Score for Sample Student Response #2: Rubric Score 3

Annotation: This response demonstrates application of a reasonable strategy that leads to some correct solutions within the context of the problem. The hexagon is incorrectly divided into non-overlapping triangles. The table is correctly completed. The relationship between the number of sides and non-overlapping triangles is correct (You subtract 2 from the number of sides and your difference is the number of non-overlapping triangles) but a justification is not provided. The relationship between the number of non-overlapping triangles in a polygon and the sum of its angle measures is correct (You take the number of non-overlapping triangles and multiply it by 180°). A justification is not given. This response demonstrates a clear understanding and analysis of the problem. (Compare to this Level 3 anchor paper.)

Score for Sample Student Response #3: Rubric Score 4

Annotation: This response demonstrates application of a reasonable strategy that leads to correct solutions within the context of the problem. The hexagon is correctly divided into non-overlapping triangles and the table is correctly completed. The relationship between the number of sides of each polygon and the number of non-overlapping triangles is correct (The number of sides minus 2 will give you the number of non-overlaping triangles. The formula is S-2=T, S=sides and T is non-overlaping triangles) and the justification is fully developed (Triangle [3-2=1], Quadrilateral [4-2=2], pentagon [5-2=3], Hexagon [6-2=4], etc). The relationship between the number of non-overlaping triangles in a polygon and the sum of its angle measures is correct (The formula is T·180=A. T is non-overlapping triangles and A is the sum of all the angles measured). The justification is clearly presented (Triangle [1·180=180] Quad. [2·180=360], Pentagon [3·180=540)], and Hexagon [4·180=720]). This response demonstrates a complete understanding and analysis of the problem.

Score for Sample Student Response #4: Rubric Score 1

Annotation: This response demonstrates little application of a reasonable strategy. The hexagon is incorrectly divided. While the table's column for the sum of angle measures is not completed, the number of sides and over-lapping triangles of a hexagon are correct. The relationship between the number of sides and non-overlapping triangles is correct (The non overlapping triangles are always 2 below the # of sides of the shape) but a justification is not given. The student did not address the fourth part of the problem. This response demonstrates a minimal understanding and analysis of the problem.

Score for Sample Student Response #5: Rubric Score 2

Annotation: This response demonstrates an incomplete application of a reasonable strategy. The hexagon is incorrectly divided into non-overlapping triangles. The table is correctly completed. The relationship between the number of sides and non-overlapping triangles is correct (If you subtract 2 from the number of sides of each polygon, you get the number of non-overlaping triangles) but a justification is not provided. The relationship between the number of non-overlapping triangles in a polygon and the sum of its angle measures is not provided and a justification is not given. This response demonstrates a conceptual understanding and analysis of the problem. (Compare to this Level 2 anchor paper.)

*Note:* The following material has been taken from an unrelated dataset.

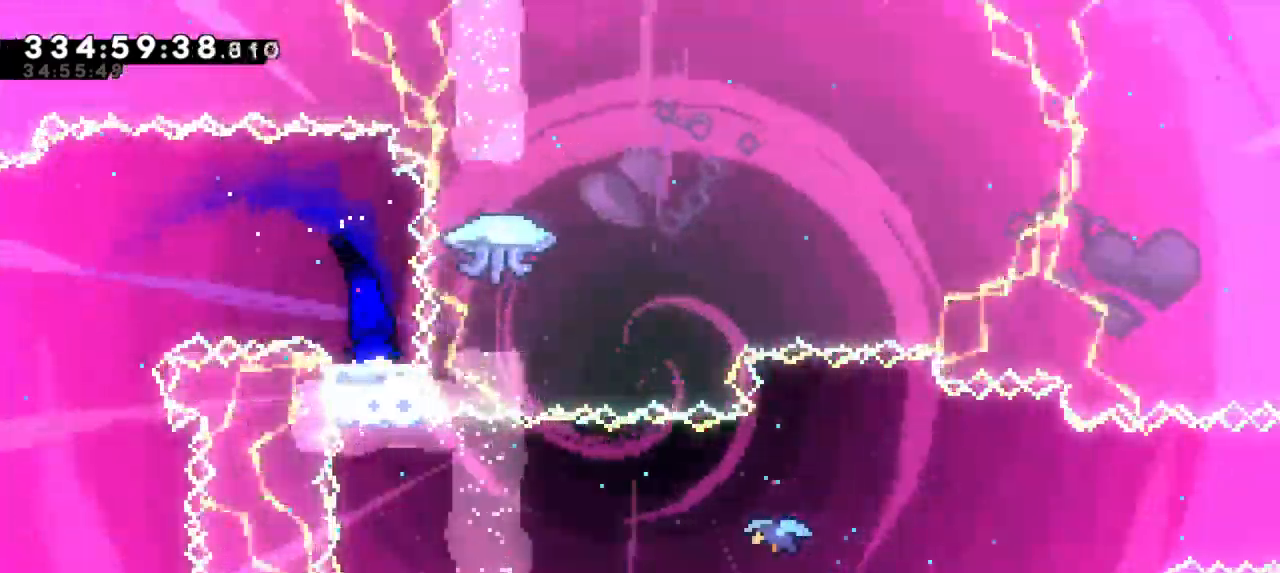
{"keys": []}
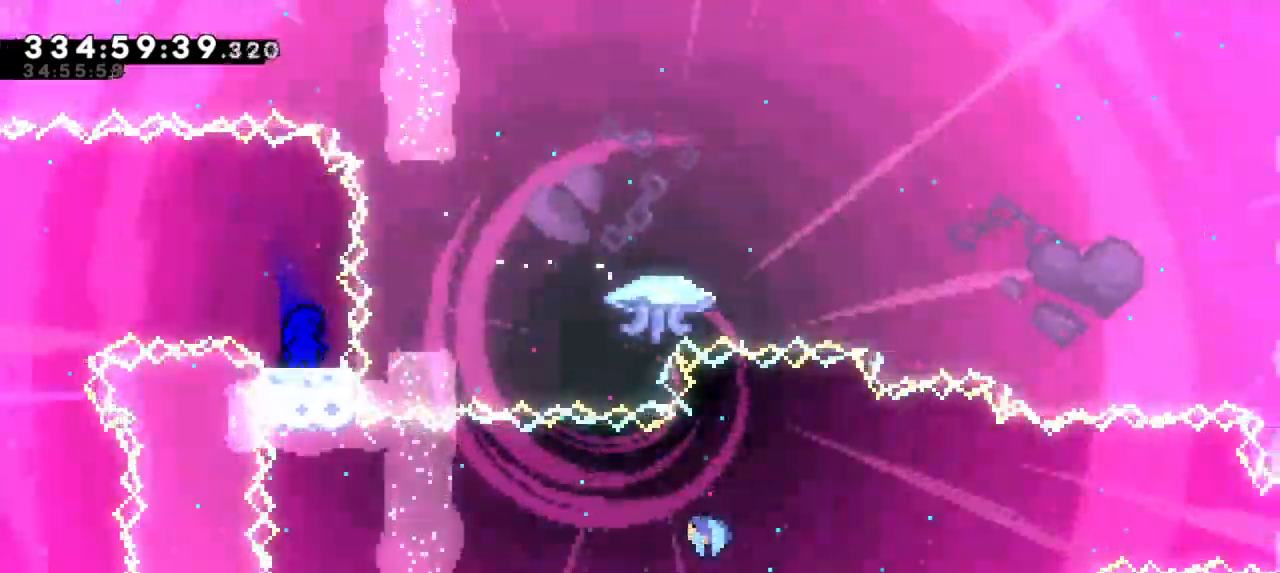
{"keys": ["dash", "down", "right"], "events": [[450, "dash", "down"], [467, "right", "down"], [484, "down", "down"]]}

Score for Sample Student Response #6: Rubric Score 4

Annotation: This response demonstrates application of a reasonable strategy that leads to correct solutions within the context of the problem. The hexagon is correctly divided into non-overlapping triangles and the table is correctly completed. The relationship between the number of sides of each polygon and the number of non-overlapping triangles is correct (The number of non-overlapping triangles is always 2 less than the number of sides). The justification is fully developed (For example the triangle has 3 sides thes only 1 overlapping triangle. Also quadrilateral has four sides well it has two triangles). The relationship between the number of non-overlapping triangles in a polygon and the sum of its angle measures is correct (However many triangles there are you multiply it by 180° [number degrees a triangle equals] and thats your sum of angles measures). The justification is fully developed (For example the hexagon had 4 non-overlapping triangles so take 4x180°=720°). This response demonstrates a complete understanding and analysis of the problem.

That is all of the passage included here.